Israel seems to have a stable government. Just saying.

jon2009
May 24, 2018 6:14 am

You left out the “HOLEs” at the end of the acronym

jon2009
May 24, 2018 6:17 am

Since the extra moolah “won’t speed things up much”, perhaps he should get the $ withdrawn and given to private industry to do the job?
Then they’ll change their tune and discover gratitude, or at least the pretence of it!

Quinn
May 24, 2018 12:03 pm

I used to work in the Department of Redundancy Department at the American Association for the Advancement of Science of America

Jeff Alberts
Reply to  Quinn
May 25, 2018 11:55 pm

And I also used to work in the Department of Redundancy Department at the American Association for the Advancement of Science of America as well
There, I added in some more redundancy for you.
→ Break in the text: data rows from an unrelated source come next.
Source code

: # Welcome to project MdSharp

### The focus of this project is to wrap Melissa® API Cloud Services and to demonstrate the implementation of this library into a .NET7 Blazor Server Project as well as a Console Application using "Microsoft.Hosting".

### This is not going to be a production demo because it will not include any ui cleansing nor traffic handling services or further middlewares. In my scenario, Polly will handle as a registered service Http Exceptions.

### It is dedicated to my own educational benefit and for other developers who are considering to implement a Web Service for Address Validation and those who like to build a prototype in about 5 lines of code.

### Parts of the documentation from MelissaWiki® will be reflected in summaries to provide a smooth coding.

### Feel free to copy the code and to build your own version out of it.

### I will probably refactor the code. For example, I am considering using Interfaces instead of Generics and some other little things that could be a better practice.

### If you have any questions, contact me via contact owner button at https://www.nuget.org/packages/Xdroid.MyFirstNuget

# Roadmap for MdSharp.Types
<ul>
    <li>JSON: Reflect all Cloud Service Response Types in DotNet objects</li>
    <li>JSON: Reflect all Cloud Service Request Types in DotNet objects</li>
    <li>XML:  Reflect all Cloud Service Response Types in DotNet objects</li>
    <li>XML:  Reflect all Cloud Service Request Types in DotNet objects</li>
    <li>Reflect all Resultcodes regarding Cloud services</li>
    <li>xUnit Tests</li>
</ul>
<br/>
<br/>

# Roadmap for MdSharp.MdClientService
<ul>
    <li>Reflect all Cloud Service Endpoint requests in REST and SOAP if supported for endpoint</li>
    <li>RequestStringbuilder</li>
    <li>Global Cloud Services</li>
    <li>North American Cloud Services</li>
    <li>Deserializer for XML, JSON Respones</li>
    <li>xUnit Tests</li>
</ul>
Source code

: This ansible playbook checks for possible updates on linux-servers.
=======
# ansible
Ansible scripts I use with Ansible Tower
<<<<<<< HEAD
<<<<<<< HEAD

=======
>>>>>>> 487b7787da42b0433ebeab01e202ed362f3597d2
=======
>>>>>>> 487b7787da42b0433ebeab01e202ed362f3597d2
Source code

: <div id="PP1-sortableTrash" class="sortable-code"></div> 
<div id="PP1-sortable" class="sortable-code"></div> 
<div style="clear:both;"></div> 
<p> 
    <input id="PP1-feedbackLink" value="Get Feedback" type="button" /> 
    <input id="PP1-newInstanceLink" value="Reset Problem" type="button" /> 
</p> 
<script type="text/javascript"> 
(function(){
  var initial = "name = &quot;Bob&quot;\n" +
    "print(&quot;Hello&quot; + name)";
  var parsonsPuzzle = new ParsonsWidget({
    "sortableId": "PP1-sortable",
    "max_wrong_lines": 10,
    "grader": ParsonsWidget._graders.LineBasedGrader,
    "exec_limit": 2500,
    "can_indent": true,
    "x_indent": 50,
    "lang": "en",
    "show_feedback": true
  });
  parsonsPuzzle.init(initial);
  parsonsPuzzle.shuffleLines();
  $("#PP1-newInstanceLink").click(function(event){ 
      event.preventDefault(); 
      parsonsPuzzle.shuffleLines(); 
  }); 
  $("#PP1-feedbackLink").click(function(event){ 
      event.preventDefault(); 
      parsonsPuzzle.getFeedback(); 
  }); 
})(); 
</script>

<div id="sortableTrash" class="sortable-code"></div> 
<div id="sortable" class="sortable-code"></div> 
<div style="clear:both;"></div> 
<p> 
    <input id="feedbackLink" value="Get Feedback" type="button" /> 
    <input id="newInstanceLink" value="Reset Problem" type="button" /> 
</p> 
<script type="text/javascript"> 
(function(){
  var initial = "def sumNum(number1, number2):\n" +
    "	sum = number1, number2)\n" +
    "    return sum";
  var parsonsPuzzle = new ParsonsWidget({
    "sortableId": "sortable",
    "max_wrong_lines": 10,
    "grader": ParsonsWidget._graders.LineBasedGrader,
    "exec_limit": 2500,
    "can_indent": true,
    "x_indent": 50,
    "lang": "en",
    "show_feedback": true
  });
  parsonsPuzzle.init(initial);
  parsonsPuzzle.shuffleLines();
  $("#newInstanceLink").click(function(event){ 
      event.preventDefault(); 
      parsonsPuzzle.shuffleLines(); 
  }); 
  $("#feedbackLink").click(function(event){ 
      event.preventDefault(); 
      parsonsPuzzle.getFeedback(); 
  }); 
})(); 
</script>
No charge.

AJB
May 25, 2018 1:04 am

Volcanic Aerosol Optical Depths during the post-Pinatubo era, 1996-2018
https://spaceweatherarchive.files.wordpress.com/2018/05/volcanic-aod-post-pinatubo-gmac-poster-2018-keen-1.pdf
“Compared to the murky decades of the el Chichon and Pinatubo, the clear stratosphere since 1995 has allowed the intensity of sunlight reaching the ground to increase by about 0.6 Watts per square meter,” says Keen. “That’s equivalent to a warming of 1 or 2 tenths of a degree C (0.1 C to 0.2 C).”